Each line from the first down to the one containing "analysis of benign" should be returned exactly as it appears below.

(Beginning of Input)

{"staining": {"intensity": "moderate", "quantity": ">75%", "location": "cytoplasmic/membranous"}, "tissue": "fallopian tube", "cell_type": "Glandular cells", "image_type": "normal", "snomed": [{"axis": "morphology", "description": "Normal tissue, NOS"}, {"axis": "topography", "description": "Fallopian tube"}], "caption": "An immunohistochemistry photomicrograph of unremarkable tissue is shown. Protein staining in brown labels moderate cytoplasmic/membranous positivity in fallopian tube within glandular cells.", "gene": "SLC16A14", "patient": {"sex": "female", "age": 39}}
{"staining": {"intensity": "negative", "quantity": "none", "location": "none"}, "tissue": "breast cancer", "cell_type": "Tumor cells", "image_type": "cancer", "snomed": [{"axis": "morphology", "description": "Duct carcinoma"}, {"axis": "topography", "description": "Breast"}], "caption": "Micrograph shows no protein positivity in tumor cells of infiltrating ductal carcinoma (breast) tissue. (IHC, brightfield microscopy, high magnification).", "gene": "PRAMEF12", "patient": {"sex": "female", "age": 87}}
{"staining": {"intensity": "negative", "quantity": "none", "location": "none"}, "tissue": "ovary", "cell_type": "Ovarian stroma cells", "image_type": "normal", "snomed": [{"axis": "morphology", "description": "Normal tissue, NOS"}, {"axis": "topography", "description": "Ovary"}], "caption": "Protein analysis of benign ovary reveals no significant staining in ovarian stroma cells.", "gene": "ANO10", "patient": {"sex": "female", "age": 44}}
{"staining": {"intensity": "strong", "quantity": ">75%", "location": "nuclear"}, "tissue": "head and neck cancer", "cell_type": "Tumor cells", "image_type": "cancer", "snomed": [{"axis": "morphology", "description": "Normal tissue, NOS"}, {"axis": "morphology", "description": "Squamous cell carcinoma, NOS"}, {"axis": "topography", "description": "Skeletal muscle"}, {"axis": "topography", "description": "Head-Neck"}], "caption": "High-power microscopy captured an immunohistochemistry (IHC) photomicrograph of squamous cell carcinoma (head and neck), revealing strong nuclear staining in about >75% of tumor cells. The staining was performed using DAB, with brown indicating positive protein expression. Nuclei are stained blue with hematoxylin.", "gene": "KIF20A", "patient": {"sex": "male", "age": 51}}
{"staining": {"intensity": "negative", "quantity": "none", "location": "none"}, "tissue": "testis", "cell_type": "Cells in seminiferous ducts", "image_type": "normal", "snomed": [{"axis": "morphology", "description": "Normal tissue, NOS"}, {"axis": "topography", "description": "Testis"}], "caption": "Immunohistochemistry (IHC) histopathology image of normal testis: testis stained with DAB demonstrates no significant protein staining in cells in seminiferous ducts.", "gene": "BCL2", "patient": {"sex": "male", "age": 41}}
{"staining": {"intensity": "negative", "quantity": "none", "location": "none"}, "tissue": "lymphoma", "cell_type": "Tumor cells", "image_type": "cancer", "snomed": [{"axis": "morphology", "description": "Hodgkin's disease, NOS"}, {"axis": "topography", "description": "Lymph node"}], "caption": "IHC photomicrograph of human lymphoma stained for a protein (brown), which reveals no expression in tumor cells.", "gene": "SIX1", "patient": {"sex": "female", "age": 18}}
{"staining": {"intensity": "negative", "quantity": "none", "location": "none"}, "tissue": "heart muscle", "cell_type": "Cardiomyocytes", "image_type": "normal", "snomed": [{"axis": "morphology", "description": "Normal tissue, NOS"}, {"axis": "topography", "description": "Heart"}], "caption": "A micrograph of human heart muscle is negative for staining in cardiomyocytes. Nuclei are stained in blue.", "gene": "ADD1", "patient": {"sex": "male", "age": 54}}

(End of Input)

● **Output of the exercise**:
{"staining": {"intensity": "moderate", "quantity": ">75%", "location": "cytoplasmic/membranous"}, "tissue": "fallopian tube", "cell_type": "Glandular cells", "image_type": "normal", "snomed": [{"axis": "morphology", "description": "Normal tissue, NOS"}, {"axis": "topography", "description": "Fallopian tube"}], "caption": "An immunohistochemistry photomicrograph of unremarkable tissue is shown. Protein staining in brown labels moderate cytoplasmic/membranous positivity in fallopian tube within glandular cells.", "gene": "SLC16A14", "patient": {"sex": "female", "age": 39}}
{"staining": {"intensity": "negative", "quantity": "none", "location": "none"}, "tissue": "breast cancer", "cell_type": "Tumor cells", "image_type": "cancer", "snomed": [{"axis": "morphology", "description": "Duct carcinoma"}, {"axis": "topography", "description": "Breast"}], "caption": "Micrograph shows no protein positivity in tumor cells of infiltrating ductal carcinoma (breast) tissue. (IHC, brightfield microscopy, high magnification).", "gene": "PRAMEF12", "patient": {"sex": "female", "age": 87}}
{"staining": {"intensity": "negative", "quantity": "none", "location": "none"}, "tissue": "ovary", "cell_type": "Ovarian stroma cells", "image_type": "normal", "snomed": [{"axis": "morphology", "description": "Normal tissue, NOS"}, {"axis": "topography", "description": "Ovary"}], "caption": "Protein analysis of benign ovary reveals no significant staining in ovarian stroma cells.", "gene": "ANO10", "patient": {"sex": "female", "age": 44}}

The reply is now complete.